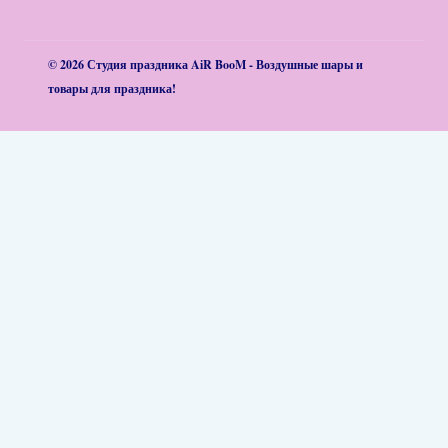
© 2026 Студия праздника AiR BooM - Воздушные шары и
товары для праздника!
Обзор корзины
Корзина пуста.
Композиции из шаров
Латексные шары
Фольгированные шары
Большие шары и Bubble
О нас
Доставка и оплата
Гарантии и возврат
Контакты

* * *

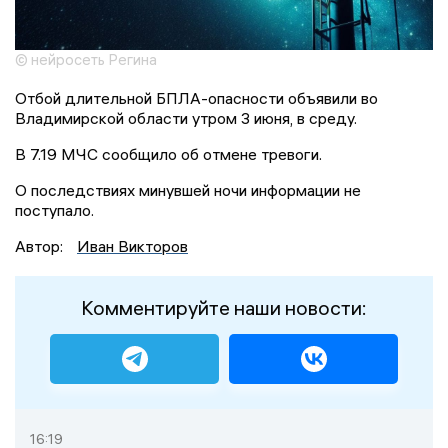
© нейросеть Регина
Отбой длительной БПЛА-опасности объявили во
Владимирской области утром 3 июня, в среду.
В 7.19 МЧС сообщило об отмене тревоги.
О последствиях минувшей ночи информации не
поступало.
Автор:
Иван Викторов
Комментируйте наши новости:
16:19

==

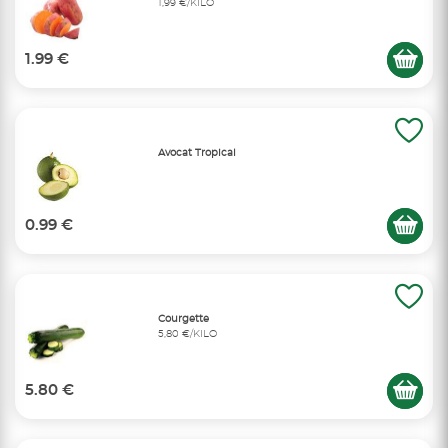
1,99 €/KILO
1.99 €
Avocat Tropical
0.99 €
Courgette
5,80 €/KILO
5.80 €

▸ WORK REQUEST:
From the data above, pull out every line that contains the word "шары". Case counts.

▸ EXERCISE OUTPUT:
© 2026 Студия праздника AiR BooM - Воздушные шары и
Латексные шары
Фольгированные шары
Большие шары и Bubble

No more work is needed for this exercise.